Michael Rockel: Ja, einen Hund.
Da haben Sie Glück, denn Hunde sind bereits per Gesetz geschützt. Gibt es noch andere Tiere, die per Gesetz geschützt sind?
Die Tiere sind erheblich mehr geschützt, als man vielleicht glaubt. Denken Sie zum Beispiel an das Artenschutzgesetz, das eine ganze Bandbreite von Tieren schon extrem gut schützt. Zum Beispiel Papageien, Schildkröten und andere Exoten.
Was bedeutet artgerechte Haltung?
Artgerechte Haltung gibt es nicht mal im Zoo. Wir können Haustiere nicht artgerecht halten, weil sie eben domestiziert sind. Es geht also darum, dass man den Tieren ein möglichst artgerechtes Leben ermöglicht, dass sie zumindest vor Missbrauch geschützt sind. Und das kann natürlich nur durch Gesetze erfolgen.
Halten Sie es für sinnvoll, ein umfangreicheres Gesetz einzuführen, wie es die Tierschützer von Peta fordern?
Wir haben ja schon einen erheblichen Schutz für Tiere und es darf nicht passieren, dass Gesetze kollidieren. Ich kenne die genauen Pläne zwar nicht, aber Peta plant möglicherweise ein Gesetzesmonstrum, das vielleicht sogar im Widerspruch stehen würde zu bestehenden Gesetzen. Ich bin kein Gegner, ich möchte nur warnen.

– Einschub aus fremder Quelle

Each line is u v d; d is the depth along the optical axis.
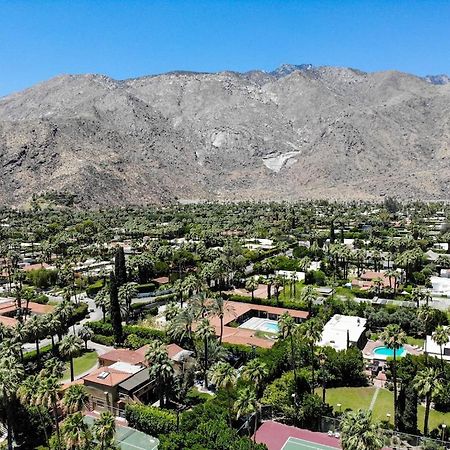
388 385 80.06
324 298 123.06
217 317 110.62
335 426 67.12
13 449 63.53
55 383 59.16
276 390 72.12
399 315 105.75
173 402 74.81
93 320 117.62
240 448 55.97
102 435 55.22
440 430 66.12
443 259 155.38
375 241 195.38
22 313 121.12
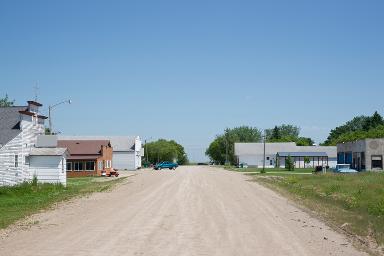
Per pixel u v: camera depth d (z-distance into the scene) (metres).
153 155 157.12
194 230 16.72
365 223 18.69
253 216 21.00
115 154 105.44
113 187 42.56
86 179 60.88
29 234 16.00
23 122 43.72
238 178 58.03
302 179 49.81
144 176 65.50
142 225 17.97
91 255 12.40
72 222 19.05
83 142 78.75
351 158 78.94
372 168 69.88
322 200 29.30
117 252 12.78
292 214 21.89
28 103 44.94
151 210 23.33
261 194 33.88
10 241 14.62
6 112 44.53
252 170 93.56
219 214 21.66
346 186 36.53
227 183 47.31
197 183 47.16
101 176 71.50
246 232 16.36
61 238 15.09
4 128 43.00
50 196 32.81
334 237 15.49
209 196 31.89
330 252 13.00
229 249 13.27
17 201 28.75
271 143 128.75
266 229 17.11
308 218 20.42
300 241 14.69
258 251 13.02
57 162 45.47
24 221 19.52
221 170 93.81
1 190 34.09
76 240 14.68
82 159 75.06
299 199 30.03
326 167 85.06
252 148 127.69
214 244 14.03
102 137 107.75
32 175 45.16
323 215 21.56
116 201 28.67
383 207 22.70
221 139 173.00
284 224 18.48
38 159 45.44
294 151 124.69
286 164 94.56
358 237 15.53
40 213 22.58
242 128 183.38
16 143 42.38
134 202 27.81
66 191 37.62
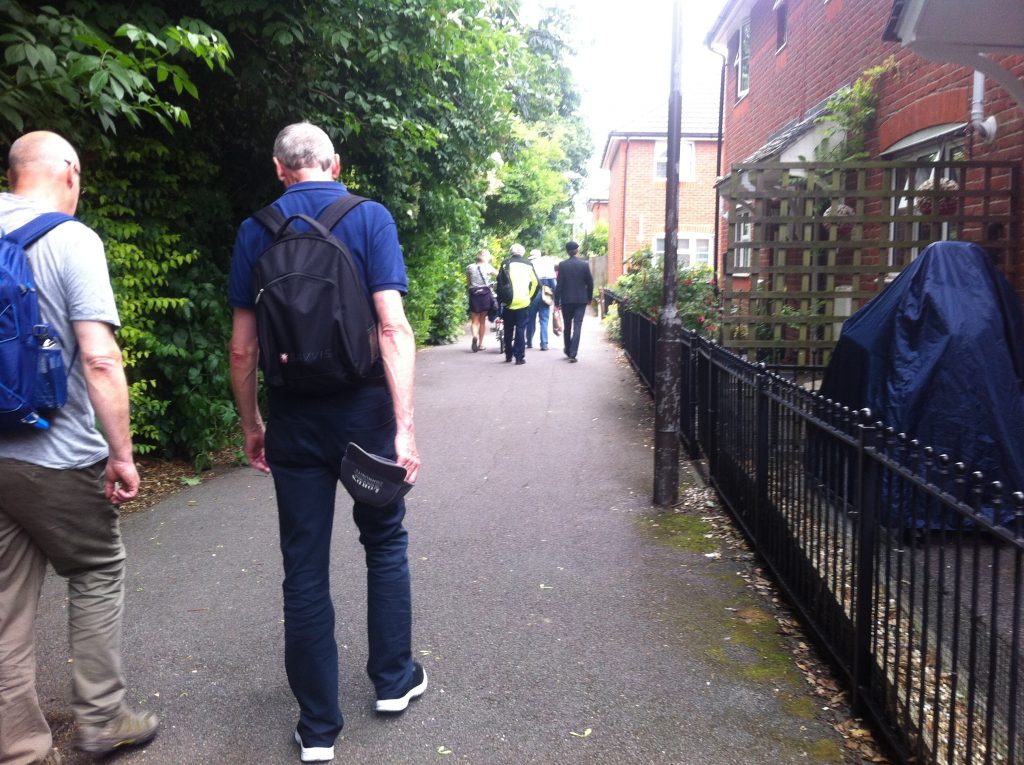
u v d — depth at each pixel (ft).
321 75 25.98
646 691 10.98
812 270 24.48
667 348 18.57
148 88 16.80
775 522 14.34
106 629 9.52
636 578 14.76
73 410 8.87
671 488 18.85
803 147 32.53
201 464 22.33
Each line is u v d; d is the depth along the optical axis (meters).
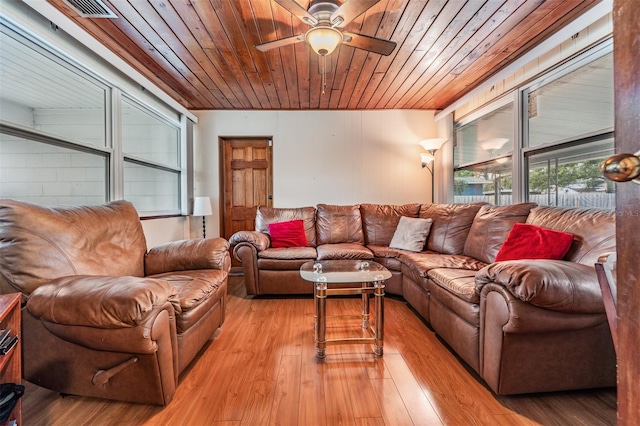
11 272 1.40
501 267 1.46
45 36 1.91
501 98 3.09
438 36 2.33
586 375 1.45
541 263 1.43
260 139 4.28
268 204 4.30
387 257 3.10
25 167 2.04
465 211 3.06
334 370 1.74
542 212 2.19
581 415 1.36
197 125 4.15
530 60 2.53
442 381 1.63
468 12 2.03
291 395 1.51
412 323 2.43
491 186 3.36
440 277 2.05
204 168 4.17
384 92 3.56
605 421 1.32
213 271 2.13
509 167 3.07
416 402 1.46
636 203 0.42
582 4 1.96
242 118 4.18
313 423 1.32
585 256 1.67
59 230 1.60
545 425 1.30
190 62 2.76
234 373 1.71
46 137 2.07
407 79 3.17
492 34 2.31
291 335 2.21
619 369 0.45
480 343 1.58
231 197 4.30
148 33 2.27
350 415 1.37
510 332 1.38
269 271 3.04
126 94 2.82
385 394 1.52
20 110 2.10
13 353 1.11
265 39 2.36
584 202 2.26
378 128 4.23
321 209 3.83
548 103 2.56
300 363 1.82
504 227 2.42
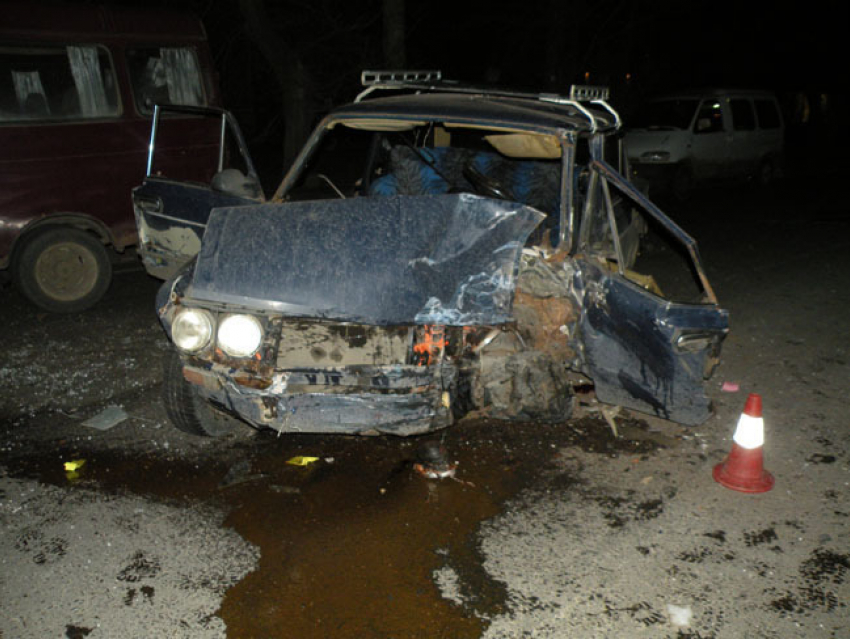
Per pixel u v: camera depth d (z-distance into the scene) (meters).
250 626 2.90
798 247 10.20
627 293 3.99
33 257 6.77
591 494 3.87
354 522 3.59
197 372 3.76
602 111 5.43
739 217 12.49
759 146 15.32
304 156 4.99
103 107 7.20
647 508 3.74
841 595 3.11
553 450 4.33
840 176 18.44
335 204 4.03
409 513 3.68
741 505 3.79
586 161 4.96
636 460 4.23
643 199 4.10
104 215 7.24
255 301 3.72
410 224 3.90
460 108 4.54
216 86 8.14
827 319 6.99
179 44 7.77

Wenn es schon gesetzlichen Tierschutz gibt, was ist dann das Problem?
Es gibt einfach ein Vollzugsdefizit, also nicht genügend Menschen, die die Einhaltung dieser Gesetze überprüfen.

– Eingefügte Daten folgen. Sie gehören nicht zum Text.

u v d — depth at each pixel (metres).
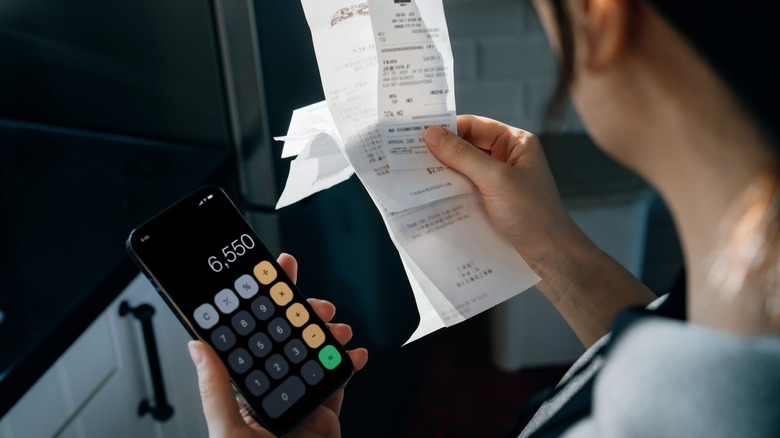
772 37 0.23
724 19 0.24
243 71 0.93
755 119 0.24
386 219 0.60
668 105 0.27
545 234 0.60
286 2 0.96
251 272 0.60
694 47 0.25
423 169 0.61
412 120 0.60
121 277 0.77
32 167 0.97
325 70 0.58
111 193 0.91
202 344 0.52
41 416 0.69
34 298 0.72
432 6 0.57
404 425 1.50
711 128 0.26
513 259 0.61
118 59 0.98
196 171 0.94
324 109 0.64
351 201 1.16
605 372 0.29
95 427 0.78
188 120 0.99
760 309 0.25
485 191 0.61
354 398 1.25
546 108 0.32
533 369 1.65
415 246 0.60
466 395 1.60
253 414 0.58
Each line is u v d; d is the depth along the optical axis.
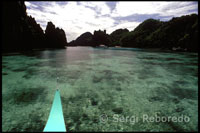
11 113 5.48
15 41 36.62
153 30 128.38
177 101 7.08
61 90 8.60
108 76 12.73
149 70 15.88
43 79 11.16
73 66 18.20
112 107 6.30
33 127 4.55
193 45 50.47
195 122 5.07
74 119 5.14
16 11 36.81
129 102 6.91
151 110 6.06
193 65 19.80
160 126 4.77
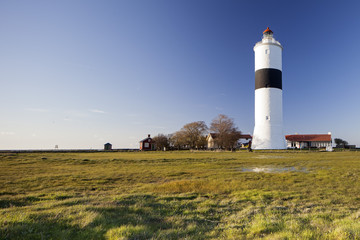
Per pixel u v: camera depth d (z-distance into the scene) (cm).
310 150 5628
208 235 515
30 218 561
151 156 3891
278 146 5659
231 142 6400
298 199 962
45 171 1886
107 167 2220
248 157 3522
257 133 5834
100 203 810
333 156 3691
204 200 931
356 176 1559
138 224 571
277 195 1020
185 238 486
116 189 1197
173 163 2588
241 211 760
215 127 6625
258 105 5859
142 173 1784
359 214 687
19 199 930
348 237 452
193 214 723
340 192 1098
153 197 975
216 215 717
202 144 7581
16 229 475
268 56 5759
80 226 523
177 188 1193
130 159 3042
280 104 5841
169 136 8162
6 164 2386
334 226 548
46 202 884
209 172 1836
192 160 2938
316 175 1620
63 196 995
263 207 814
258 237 490
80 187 1247
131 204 816
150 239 469
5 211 673
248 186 1245
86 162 2639
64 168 2119
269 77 5738
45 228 505
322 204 877
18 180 1427
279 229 538
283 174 1667
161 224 598
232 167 2209
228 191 1135
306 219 644
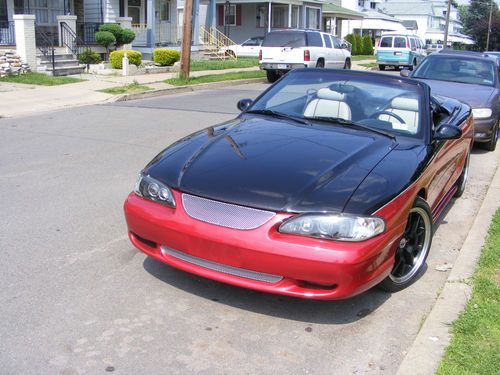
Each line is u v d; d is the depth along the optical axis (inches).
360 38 1829.5
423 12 3442.4
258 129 194.9
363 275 144.2
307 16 1676.9
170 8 1091.3
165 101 599.2
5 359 133.2
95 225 221.5
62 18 794.2
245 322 153.8
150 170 169.8
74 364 132.3
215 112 520.7
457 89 400.8
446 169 221.3
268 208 145.4
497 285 173.8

Das ist bei Haustieren auch sehr schwierig, man kann ja nicht in die Wohnungen schneien.
Richtig. Die Verantwortung sollte hier schon im Vorwege erfolgen. Zum Beispiel in Form eines Hundeführerscheins. Aber wenn sich im Bereich der Schule und der Erziehung nichts ändert, wenn man es nicht schafft, das Bewusstsein des Menschen, angefangen bei den Kindern, zu ändern, dann wird sich durch ein Gesetz auch nichts ändern. Dann tut sich nichts!
Also doch kein Gesetz?
Doch, ein Gesetz muss es auch geben, sonst gibt es ja einen rechtsfreien Raum. Zum Beispiel gibt es ja ein Hundegesetz, aber nichts entsprechendes für Katzen. Das sollte es auf jeden Fall auch geben.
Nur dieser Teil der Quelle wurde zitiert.